What’s frustrated me with other tools is how slow they are. Most are built on Whisper, OpenAI’s open source speech-to-text model, which was released in 2022. It’s cheap at under a penny per one million tokens, but isn’t fast, which is frustrating when you’re in the final steps of a YouTube workflow.

An SRT file generated by Yap.

An SRT file generated by Yap.

I asked Finn what it would take to build a command line tool to transcribe video and audio files with SpeechAnalyzer and SpeechTranscriber. He figured it would only take about 10 minutes, and he wasn’t far off. In the end, it took me longer to get around to installing macOS Tahoe after WWDC than it took Finn to build Yap, a simple command line utility that takes audio and video files as input and outputs SRT- and TXT-formatted transcripts.

Yesterday, I finally took the Tahoe plunge and immediately installed Yap. I grabbed the 7GB 4K video version of AppStories episode 441, which is about 34 minutes long, and ran it through Yap. It took just 45 seconds to generate an SRT file. Here’s Yap ripping through nearly 20% of an episode of NPC in 10 seconds:

Replay

Next, I ran the same file through VidCap and MacWhisper, using its V2 Large and V3 Turbo models. Here’s how each app and model did:

App Transcripiton Time
Yap 0:45
MacWhisper (Large V3 Turbo) 1:41
VidCap 1:55
MacWhisper (Large V2) 3:55

All three transcription workflows had similar trouble with last names and words like “AppStories,” which LLMs tend to separate into two words instead of camel casing. That’s easily fixed by running a set of find and replace rules, although I’d love to feed those corrections back into the model itself for future transcriptions.

Once transcribed, a video can be used to generate additional formats like outlines.

Once transcribed, a video can be used to generate additional formats like outlines.

What stood out above all else was Yap’s speed. By harnessing SpeechAnalyzer and SpeechTranscriber on-device, the command line tool tore through the 7GB video file a full 2.2× faster than MacWhisper’s Large V3 Turbo model, with no noticeable difference in transcription quality.

At first blush, the difference between 0:45 and 1:41 may seem insignificant, and it arguably is, but those are the results for just one 34-minute video. Extrapolate that to running Yap against the hours of Apple Developer videos released on YouTube with the help of yt-dlp, and suddenly, you’re talking about a significant amount of time. Like all automation, picking up a 2.2× speed gain one video or audio clip at a time, multiple times each week, adds up quickly.

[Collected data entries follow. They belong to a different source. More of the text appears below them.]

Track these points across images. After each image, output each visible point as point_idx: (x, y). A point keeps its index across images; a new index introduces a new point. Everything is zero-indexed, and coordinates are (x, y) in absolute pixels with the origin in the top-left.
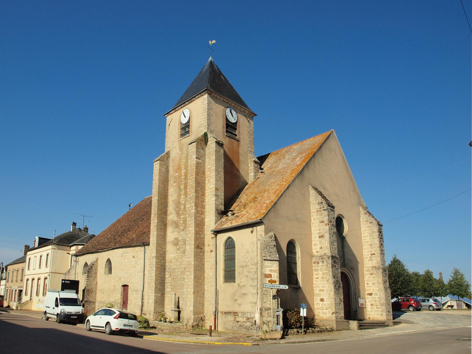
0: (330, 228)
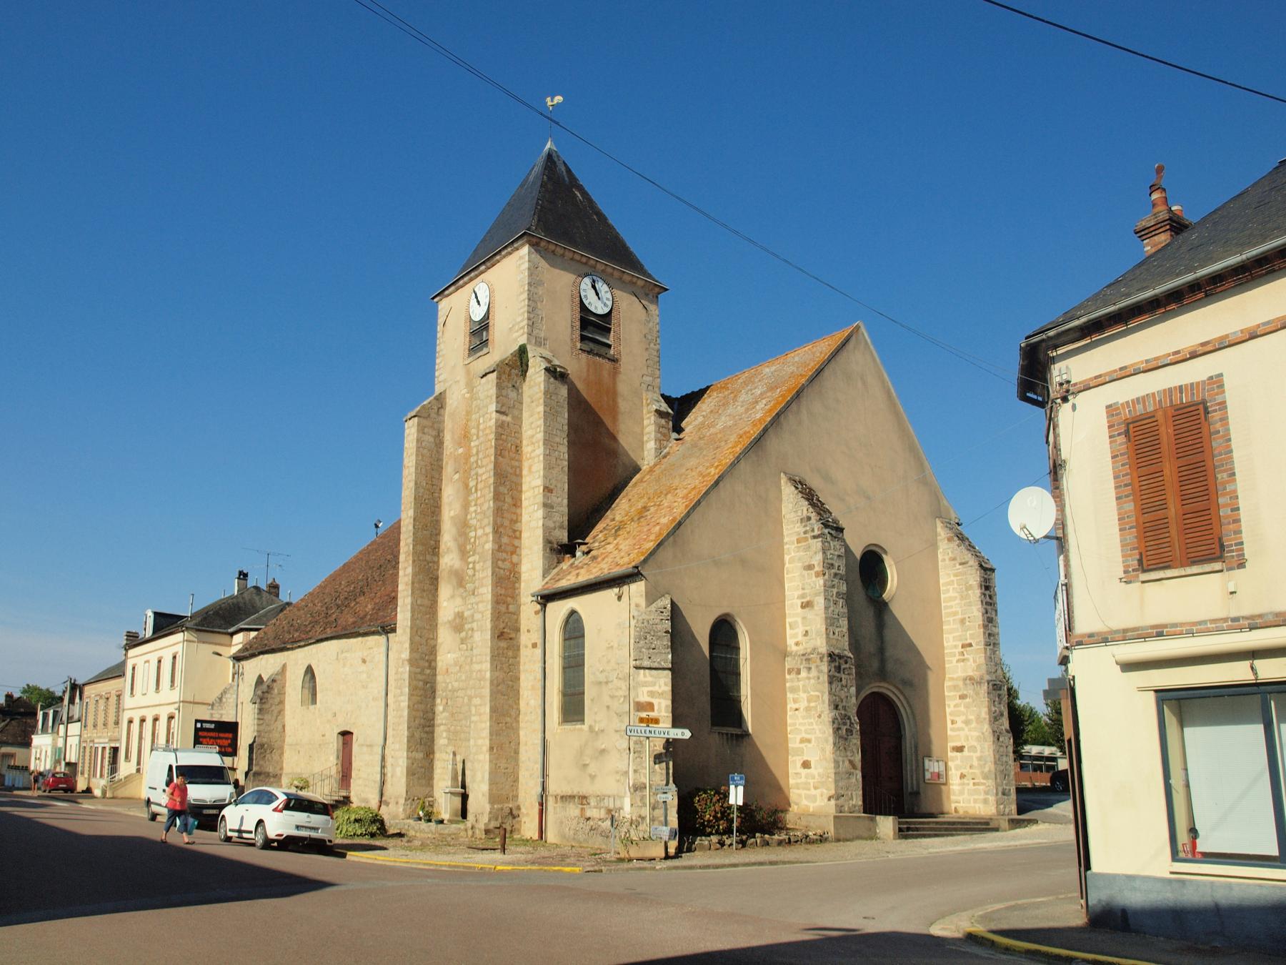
0: (829, 583)
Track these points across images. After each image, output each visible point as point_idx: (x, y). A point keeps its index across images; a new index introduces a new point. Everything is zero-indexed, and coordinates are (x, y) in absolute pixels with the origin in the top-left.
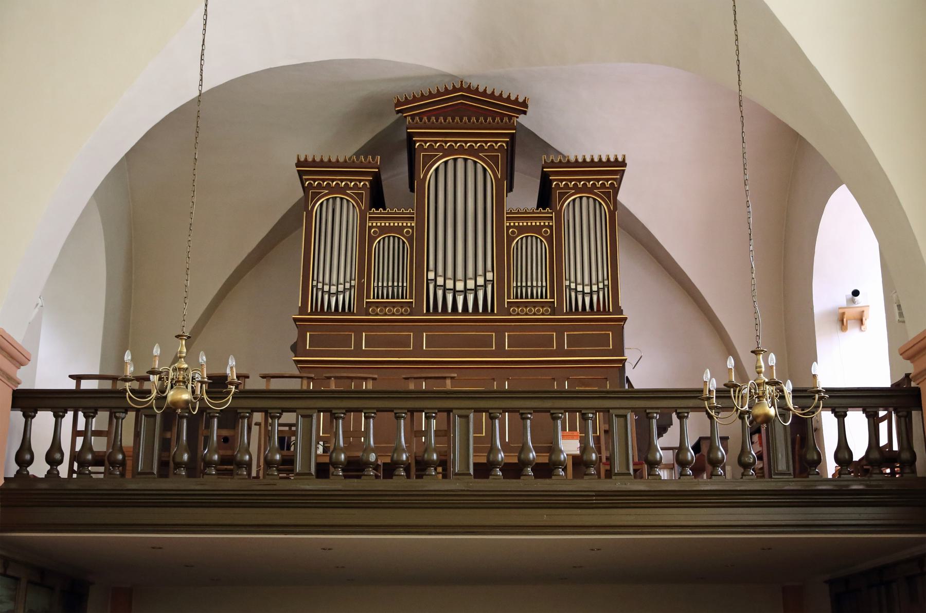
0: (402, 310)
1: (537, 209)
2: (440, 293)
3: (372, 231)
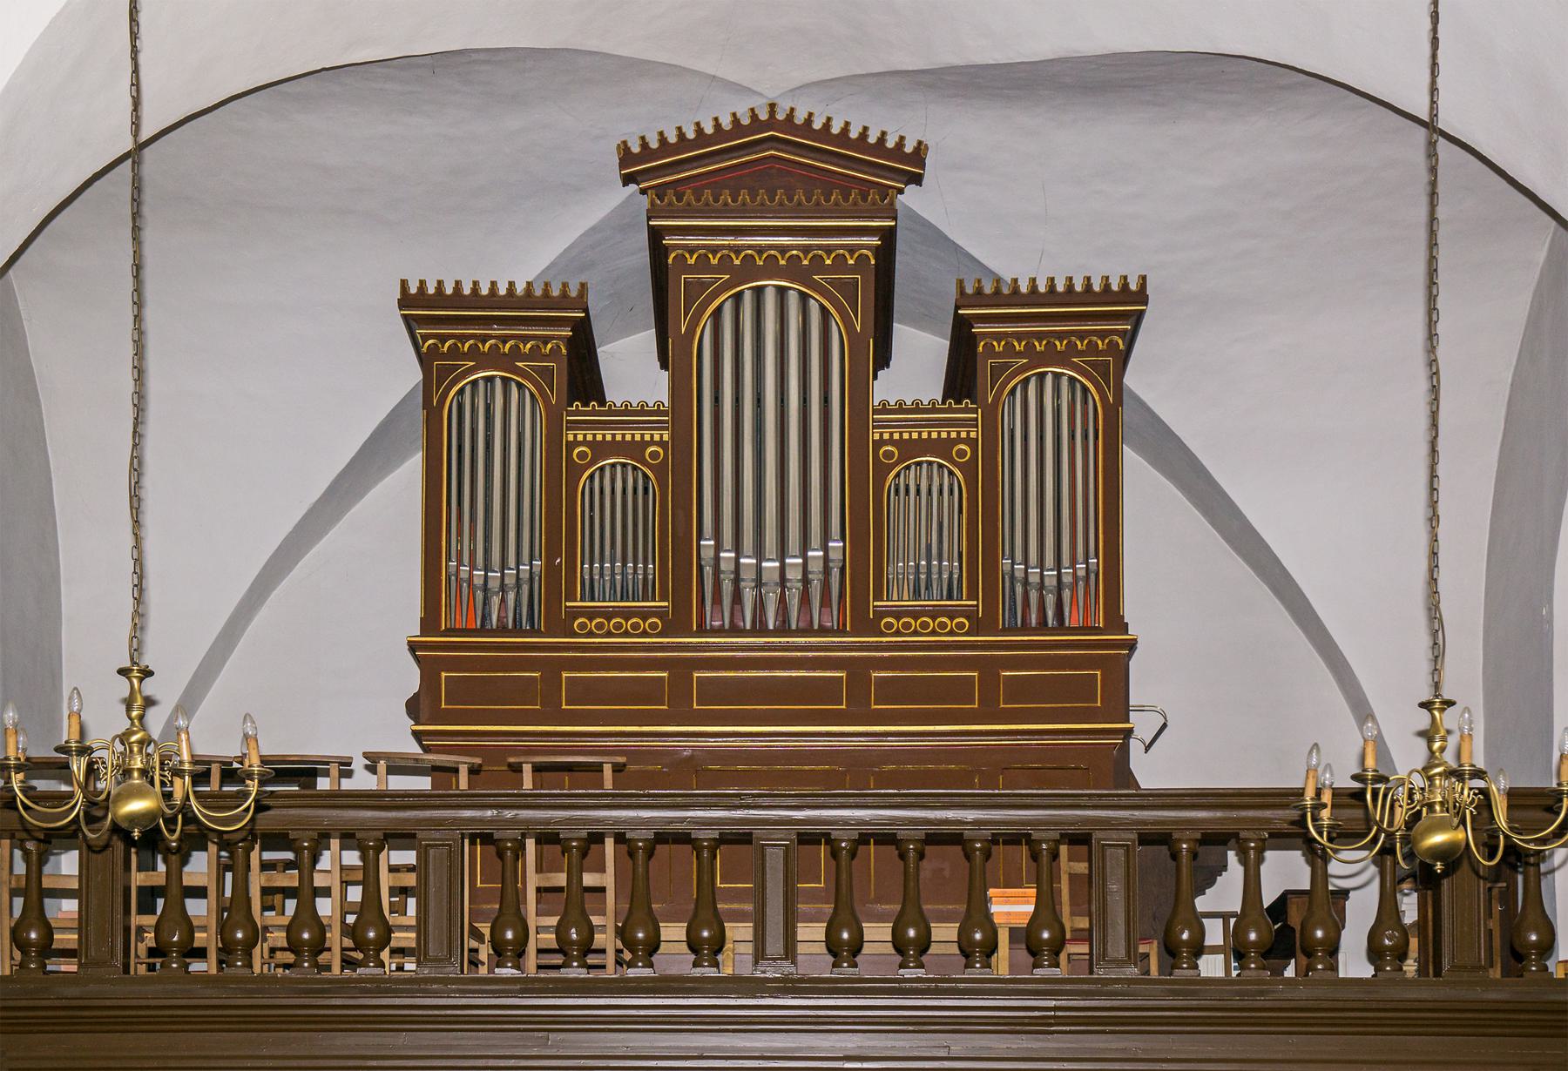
0: (644, 625)
1: (944, 402)
3: (576, 451)
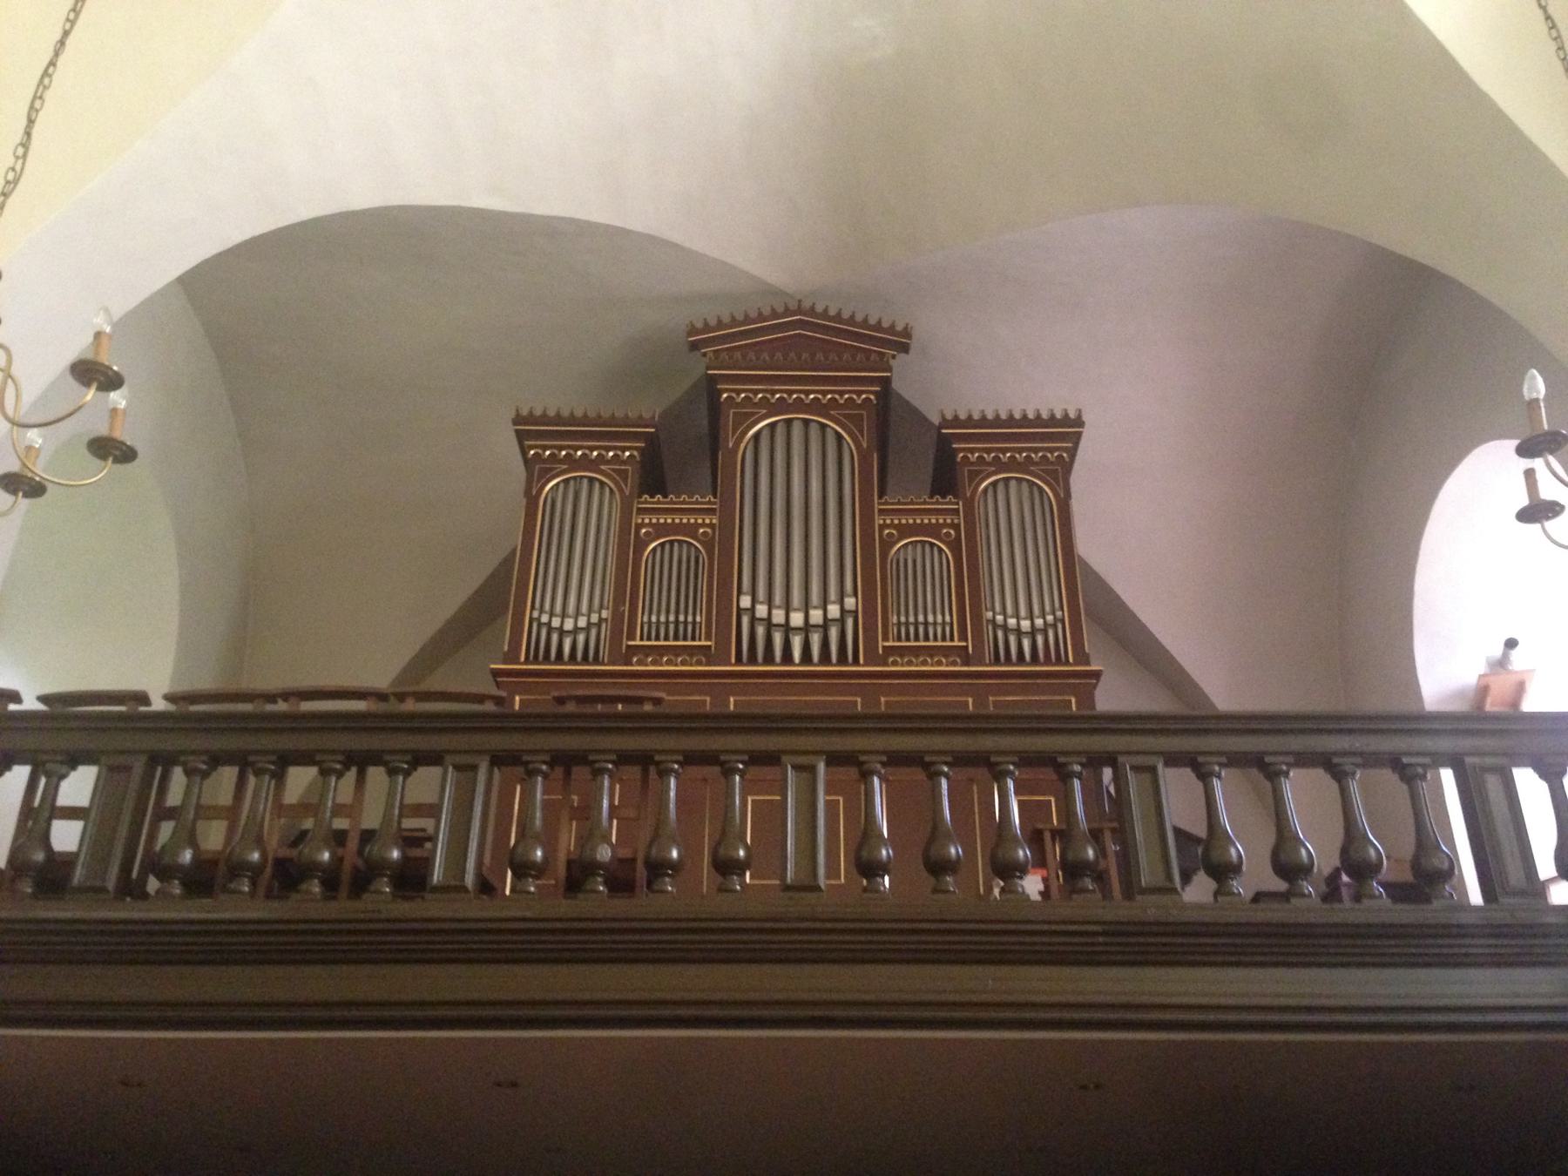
2: (760, 630)
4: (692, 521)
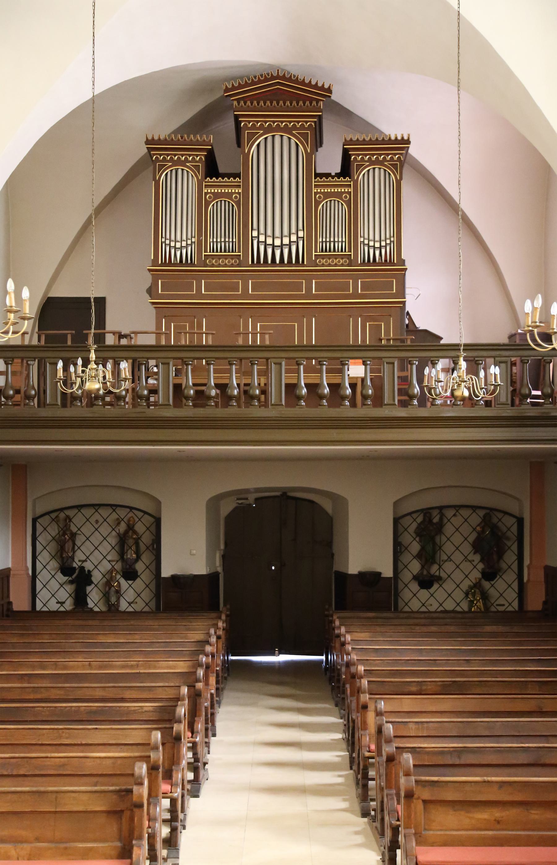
4: (230, 191)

Whether you’re producing video for YouTube and need subtitles, generating transcripts to summarize lectures at school, or doing something else, SpeechAnalyzer and SpeechTranscriber – available across the iPhone, iPad, Mac, and Vision Pro – mark a significant leap forward in transcription speed without compromising on quality. I fully expect this combination to replace Whisper as the default transcription model for transcription apps on Apple platforms.

To test Apple’s new model, install the macOS Tahoe beta, which currently requires an Apple developer account, and then install Yap from its GitHub page.